Higher borrowing costs might not be good news for the Treasury, but they do present an opportunity for pensioners. For people retirement planning in Cheshire and elsewhere, this may mean higher rates offered on annuities.
When yields on long-term government bonds (or gilts) rise, this increases the rates pension firms offer on financial products such as annuities which guarantee an income for life. Therefore, if you are a relatively healthy 65-year-old with access to a £100,000 pension pot, you would be able to earn around £7,800 a year in 2025, instead of £7,100 this time last year. This figure amounts to almost a 10% increase in annual income. As such, many firms specialising in pensions have reported increased demand for annuities.
Retirement analyst for Hargreaves Lansdown, Helen Morrissey, says that annuities are increasingly appealing to people with larger pensions. This group is now incorporating annuities into their retirement strategies. She added that it is a myth they only appeal to people with smaller pensions.

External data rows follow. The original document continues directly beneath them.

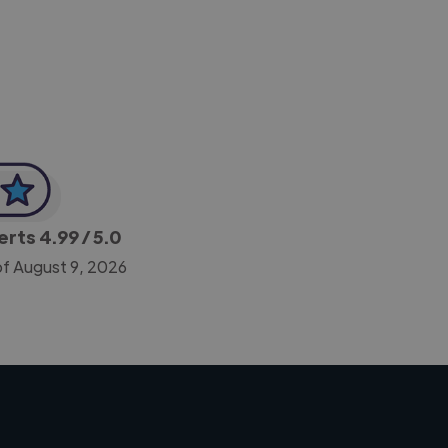
-Achim Kohli
CEO, Legal-i
perts
4.99
/ 5.0
of August 9, 2026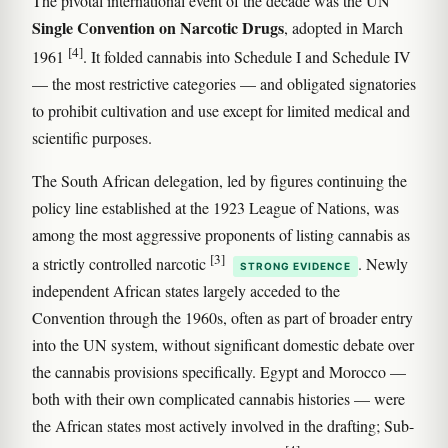
The pivotal international event of the decade was the UN
Single Convention on Narcotic Drugs
, adopted in March
[4]
1961
. It folded cannabis into Schedule I and Schedule IV
— the most restrictive categories — and obligated signatories
to prohibit cultivation and use except for limited medical and
scientific purposes.
The South African delegation, led by figures continuing the
policy line established at the 1923 League of Nations, was
among the most aggressive proponents of listing cannabis as
[3]
a strictly controlled narcotic
. Newly
STRONG EVIDENCE
independent African states largely acceded to the
Convention through the 1960s, often as part of broader entry
into the UN system, without significant domestic debate over
the cannabis provisions specifically. Egypt and Morocco —
both with their own complicated cannabis histories — were
the African states most actively involved in the drafting; Sub-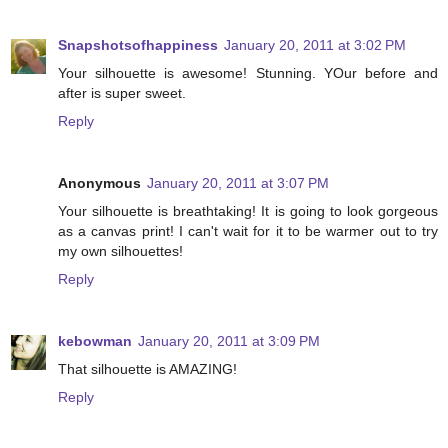
Snapshotsofhappiness
January 20, 2011 at 3:02 PM
Your silhouette is awesome! Stunning. YOur before and
after is super sweet.
Reply
Anonymous
January 20, 2011 at 3:07 PM
Your silhouette is breathtaking! It is going to look gorgeous
as a canvas print! I can't wait for it to be warmer out to try
my own silhouettes!
Reply
kebowman
January 20, 2011 at 3:09 PM
That silhouette is AMAZING!
Reply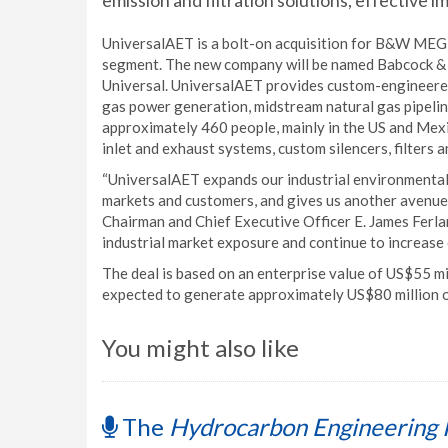
emission and filtration solutions, effective i
UniversalAET is a bolt-on acquisition for B&W MEGT
segment. The new company will be named Babcock &
Universal. UniversalAET provides custom-engineered 
gas power generation, midstream natural gas pipelin
approximately 460 people, mainly in the US and Mexi
inlet and exhaust systems, custom silencers, filters 
“UniversalAET expands our industrial environmental 
markets and customers, and gives us another avenue
Chairman and Chief Executive Officer E. James Ferlan
industrial market exposure and continue to increase
The deal is based on an enterprise value of US$55 mi
expected to generate approximately US$80 million o
You might also like
The
Hydrocarbon Engineering 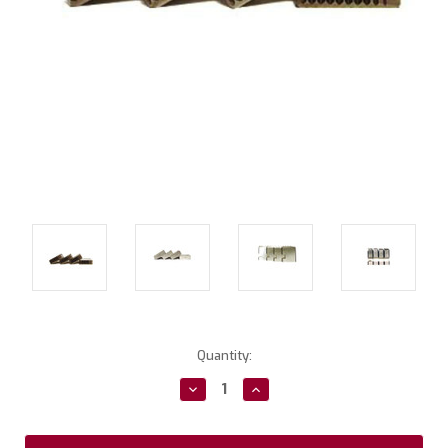
Current
Quantity:
Stock:
Decrease
Increase
Quantity:
Quantity:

With the high current yield on gilts, this means that annuities are at their highest level for decades. Ultimately though, the decision for many investors is whether to retain their pension funds and live off the income instead. If opting for annuities, the key thing is to choose the right one carefully. It is worth bearing in mind that unlike an inflation-linked product, an annuity won’t go up every year, and nor will a single-life annuity provided for a spouse when you die.